● **Exercise material**
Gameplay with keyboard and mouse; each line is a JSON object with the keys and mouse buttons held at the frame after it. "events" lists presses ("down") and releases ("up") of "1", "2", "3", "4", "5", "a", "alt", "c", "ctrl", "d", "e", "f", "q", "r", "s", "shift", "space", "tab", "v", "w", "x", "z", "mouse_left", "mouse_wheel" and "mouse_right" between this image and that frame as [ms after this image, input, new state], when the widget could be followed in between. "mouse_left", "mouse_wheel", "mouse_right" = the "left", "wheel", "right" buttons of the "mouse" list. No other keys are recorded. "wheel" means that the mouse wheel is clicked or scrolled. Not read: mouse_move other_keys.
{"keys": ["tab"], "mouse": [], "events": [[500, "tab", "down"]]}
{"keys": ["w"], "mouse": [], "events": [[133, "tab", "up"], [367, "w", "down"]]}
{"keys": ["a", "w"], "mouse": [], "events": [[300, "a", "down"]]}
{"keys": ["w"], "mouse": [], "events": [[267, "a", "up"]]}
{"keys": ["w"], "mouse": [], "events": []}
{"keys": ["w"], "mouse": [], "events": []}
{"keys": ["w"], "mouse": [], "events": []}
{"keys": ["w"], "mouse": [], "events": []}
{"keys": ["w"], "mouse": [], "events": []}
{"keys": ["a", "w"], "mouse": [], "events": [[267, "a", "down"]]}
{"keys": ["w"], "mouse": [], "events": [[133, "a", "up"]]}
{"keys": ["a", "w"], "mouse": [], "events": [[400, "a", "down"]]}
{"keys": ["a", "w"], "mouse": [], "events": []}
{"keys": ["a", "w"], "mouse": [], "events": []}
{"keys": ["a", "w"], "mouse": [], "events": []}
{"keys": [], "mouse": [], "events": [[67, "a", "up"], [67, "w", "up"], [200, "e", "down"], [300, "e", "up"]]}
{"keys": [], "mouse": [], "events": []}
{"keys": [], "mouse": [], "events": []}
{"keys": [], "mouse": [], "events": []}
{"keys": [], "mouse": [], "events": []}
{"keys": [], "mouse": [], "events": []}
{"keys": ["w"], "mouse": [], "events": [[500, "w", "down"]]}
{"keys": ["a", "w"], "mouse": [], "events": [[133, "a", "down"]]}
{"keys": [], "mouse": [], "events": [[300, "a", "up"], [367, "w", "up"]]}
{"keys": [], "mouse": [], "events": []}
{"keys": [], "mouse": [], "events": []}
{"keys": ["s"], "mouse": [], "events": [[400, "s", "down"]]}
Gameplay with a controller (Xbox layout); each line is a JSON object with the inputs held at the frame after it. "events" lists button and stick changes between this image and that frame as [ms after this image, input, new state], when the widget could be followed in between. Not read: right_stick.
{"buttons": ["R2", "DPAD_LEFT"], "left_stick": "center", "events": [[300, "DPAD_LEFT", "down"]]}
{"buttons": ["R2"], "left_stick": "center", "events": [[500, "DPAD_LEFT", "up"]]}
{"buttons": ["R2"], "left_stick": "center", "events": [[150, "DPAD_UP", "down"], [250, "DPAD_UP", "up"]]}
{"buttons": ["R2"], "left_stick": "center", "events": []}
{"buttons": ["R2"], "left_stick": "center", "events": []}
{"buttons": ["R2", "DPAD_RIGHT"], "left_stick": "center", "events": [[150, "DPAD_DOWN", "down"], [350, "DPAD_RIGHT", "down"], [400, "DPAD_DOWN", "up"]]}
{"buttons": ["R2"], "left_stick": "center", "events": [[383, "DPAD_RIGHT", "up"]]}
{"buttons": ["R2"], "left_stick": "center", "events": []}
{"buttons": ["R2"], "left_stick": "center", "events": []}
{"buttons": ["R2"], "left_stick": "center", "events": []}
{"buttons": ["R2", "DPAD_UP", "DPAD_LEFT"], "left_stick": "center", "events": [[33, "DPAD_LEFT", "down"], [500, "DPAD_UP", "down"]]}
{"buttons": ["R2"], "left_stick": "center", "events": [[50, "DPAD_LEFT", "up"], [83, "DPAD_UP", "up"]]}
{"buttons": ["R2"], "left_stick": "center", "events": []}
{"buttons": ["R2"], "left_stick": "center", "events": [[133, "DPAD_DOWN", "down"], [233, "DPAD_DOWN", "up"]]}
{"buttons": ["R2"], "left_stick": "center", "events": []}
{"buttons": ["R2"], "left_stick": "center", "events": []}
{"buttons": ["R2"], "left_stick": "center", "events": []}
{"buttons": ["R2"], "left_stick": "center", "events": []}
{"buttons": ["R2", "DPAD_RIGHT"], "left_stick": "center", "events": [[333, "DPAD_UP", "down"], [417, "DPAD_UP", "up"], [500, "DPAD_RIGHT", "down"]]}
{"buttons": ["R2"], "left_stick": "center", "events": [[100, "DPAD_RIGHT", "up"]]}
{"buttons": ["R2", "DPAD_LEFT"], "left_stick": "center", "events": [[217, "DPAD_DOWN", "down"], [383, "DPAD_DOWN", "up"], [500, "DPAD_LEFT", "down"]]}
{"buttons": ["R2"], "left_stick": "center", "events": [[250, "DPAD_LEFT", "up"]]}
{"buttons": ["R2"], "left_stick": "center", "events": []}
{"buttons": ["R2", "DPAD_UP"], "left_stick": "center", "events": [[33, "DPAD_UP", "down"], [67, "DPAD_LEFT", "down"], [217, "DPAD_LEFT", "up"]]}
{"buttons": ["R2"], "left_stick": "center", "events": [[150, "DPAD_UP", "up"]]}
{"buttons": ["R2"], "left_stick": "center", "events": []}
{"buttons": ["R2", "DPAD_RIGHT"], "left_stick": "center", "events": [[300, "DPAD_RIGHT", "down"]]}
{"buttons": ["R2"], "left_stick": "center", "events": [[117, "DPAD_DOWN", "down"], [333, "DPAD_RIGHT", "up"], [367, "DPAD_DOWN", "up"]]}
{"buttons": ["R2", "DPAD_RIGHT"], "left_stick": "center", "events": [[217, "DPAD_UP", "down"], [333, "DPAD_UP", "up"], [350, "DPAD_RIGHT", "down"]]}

● **Task**
Once you have gone through the listing, state the number of lines holding the word "object" and nothing else.

● **Task answer**
2